Söz konusu maddede, “dava konusunun devri” kenar başlığı altında; "Davanın açılmasından sonra, davalı taraf, dava konusunu üçüncü bir kişiye devrederse, davacı aşağıdaki yetkilerden birini kullanabilir:
a) İsterse, devreden tarafla olan davasından vazgeçerek, dava konusunu devralmış olan kişiye karşı davaya devam eder. Bu takdirde davacı davayı kazanırsa, dava konusunu devreden ve devralan yargılama giderlerinden müteselsilen sorumlu olurlar.
b) İsterse, davasını devreden taraf hakkında tazminat davasına dönüştürür." şeklinde düzenleme getirilmiştir.

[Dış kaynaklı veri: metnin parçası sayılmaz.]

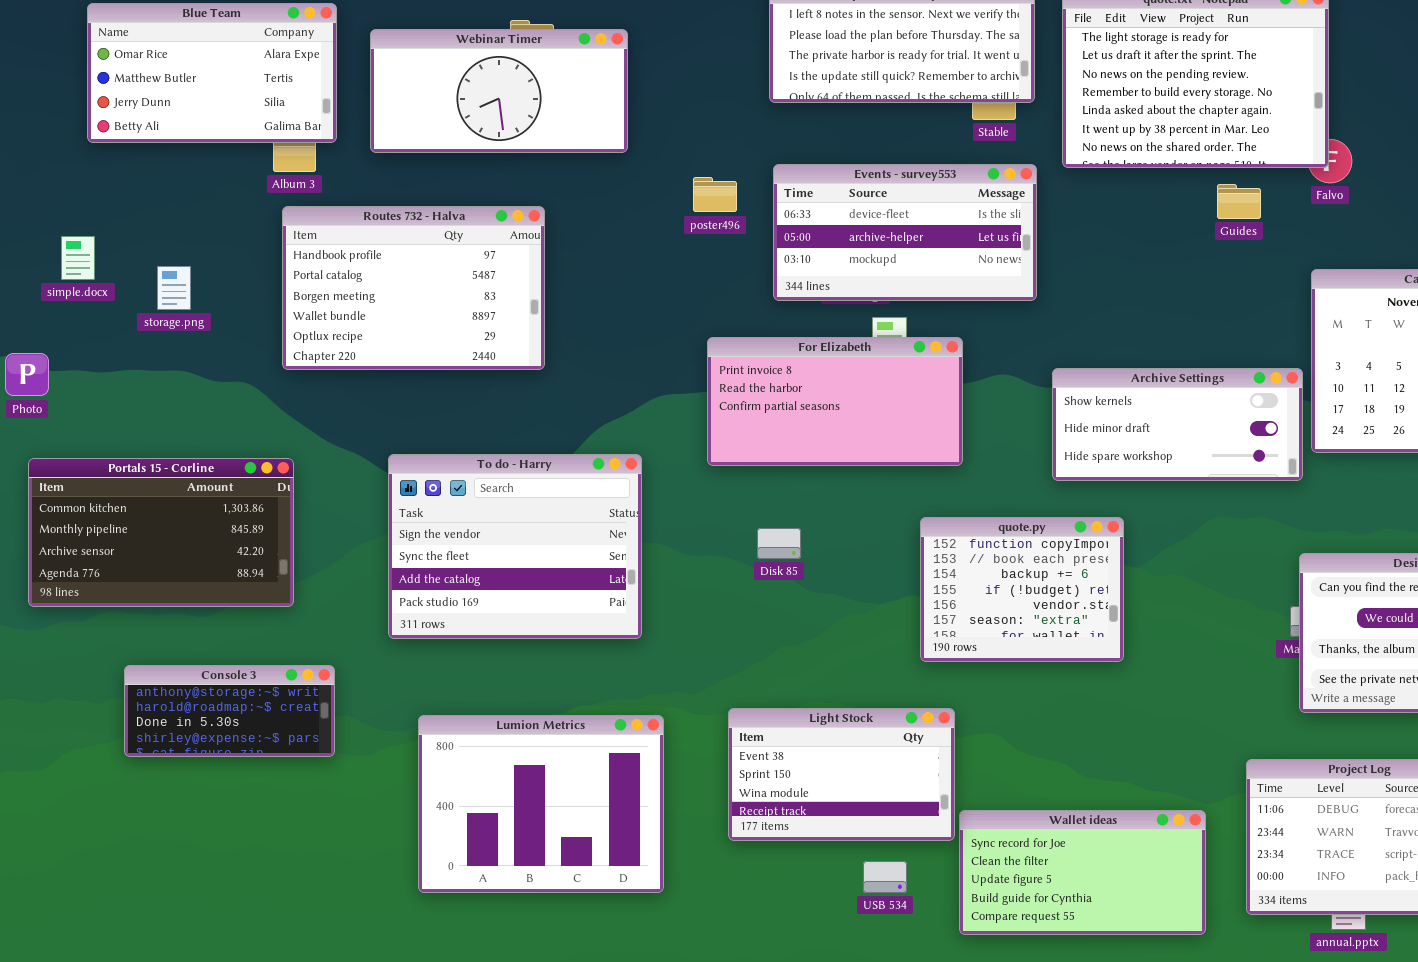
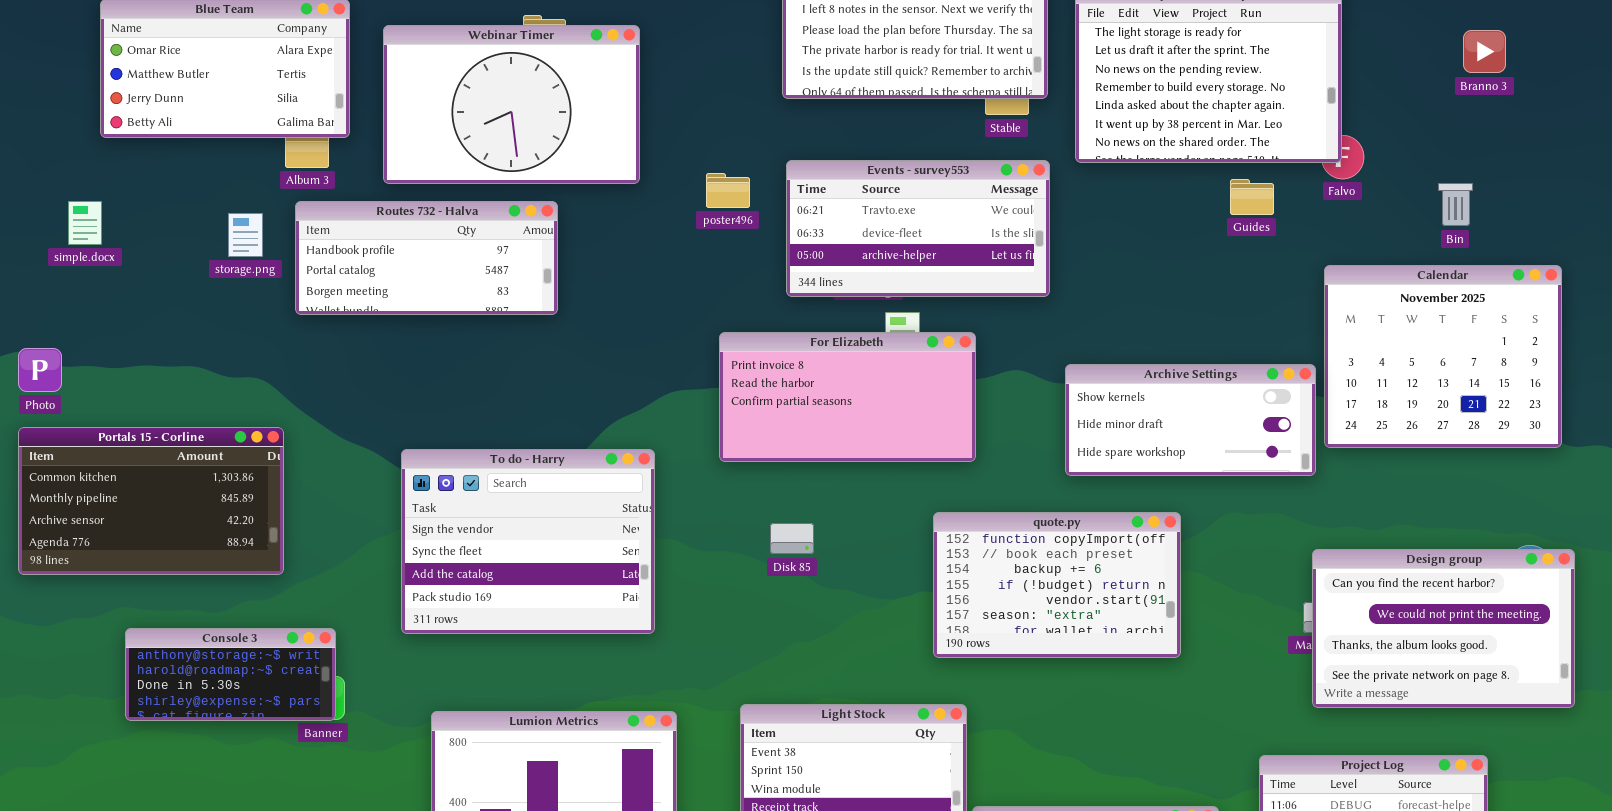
Webinar Timer: [370,29,628,153] -> [383,25,640,184], resized
Events - survey553: [773,164,1037,301] -> [786,160,1050,297], scrolled up 1 row
Routes 732 - Halva: [282,206,545,370] -> [295,201,558,315], resized
simple.docx: [61,236,95,280] -> [68,201,102,245], moved
storage.png: [157,266,191,310] -> [228,213,263,257], moved
Portals 15 - Corline: [28,458,294,607] -> [18,427,284,575], moved
quote.py: [920,517,1124,662] -> [933,512,1181,658], resized
Console 3: [124,665,335,757] -> [125,628,336,721], moved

O halde, kendiliğinden (resen) gözetilmesi zorunlu bulunan anılan yasal düzenlemeler gözetilmek suretiyle, Mahkemece davacı tarafa seçimlik hakkının hatırlatılması, bu yöndeki usulü eksikliğin giderilmesi ve sonucuna göre işlem yapılarak ondan sonra bir karar verilmesi gerekmektedir.

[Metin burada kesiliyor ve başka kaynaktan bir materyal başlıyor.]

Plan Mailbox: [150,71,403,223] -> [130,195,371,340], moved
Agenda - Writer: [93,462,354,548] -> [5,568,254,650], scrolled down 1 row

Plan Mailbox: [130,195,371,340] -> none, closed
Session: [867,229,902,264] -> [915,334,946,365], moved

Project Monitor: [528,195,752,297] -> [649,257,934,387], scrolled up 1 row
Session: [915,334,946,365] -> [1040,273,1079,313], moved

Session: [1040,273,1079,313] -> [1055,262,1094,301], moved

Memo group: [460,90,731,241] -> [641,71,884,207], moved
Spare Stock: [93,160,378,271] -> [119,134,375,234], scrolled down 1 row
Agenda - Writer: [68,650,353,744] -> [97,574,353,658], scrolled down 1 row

Somut olayda; davalı ... adına kayıtlı olan 102 ada 65 ve 106 ada 102 parsel sayılı taşınmazlar, yargılama aşamasında 27.02.2013 tarihli satış işlemiyle dava dışı ... ...’a devredilmiştir.

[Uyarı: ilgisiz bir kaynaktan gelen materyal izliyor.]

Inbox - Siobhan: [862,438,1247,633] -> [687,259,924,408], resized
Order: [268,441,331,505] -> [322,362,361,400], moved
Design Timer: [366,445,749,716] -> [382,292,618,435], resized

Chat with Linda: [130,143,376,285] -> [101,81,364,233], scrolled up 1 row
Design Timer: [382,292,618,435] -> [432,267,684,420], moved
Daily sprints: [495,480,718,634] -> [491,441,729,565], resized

Hal böyle olunca, mahkemece öncelikle davacıya dava konusu 102 ada 65 ve 106 ada 102 parsel sayılı taşınmazlara ilişkin HMK’nın 125. maddesi gereğince seçimlik hakkının sorulması, kullanılan seçim hakkının sonucuna göre işin esası hakkında bir karar verilmesi gerekirken önemli bir usul kuralı göz ardı edilerek yazılı şekilde karar verilmesi isabetsizdir.
V.SONUÇ:
1-Hükmü temyiz eden dava ...’nın 23.09.2019 havale tarihli dilekçesi ile temyizden feragat ettiği anlaşıldığından, bu davalı yönünden temyiz isteminin REDDİNE,
2-Davalı ...’nın temyiz itirazlarının yukarıdaki nedenle kabulü ile hükmün BOZULMASINA, bozma sebebine göre sair temyiz itirazlarının incelenmesine şimdilik yer olmadığına, peşin yatırılan temyiz karar harcının talep halinde temyiz edene iadesine, yasal koşullar gerçekleştiğinde kararın tebliğinden itibaren 15 gün içinde karar düzeltme yolu açık olmak üzere, 25.04.2022 tarihinde oybirliğiyle karar verildi.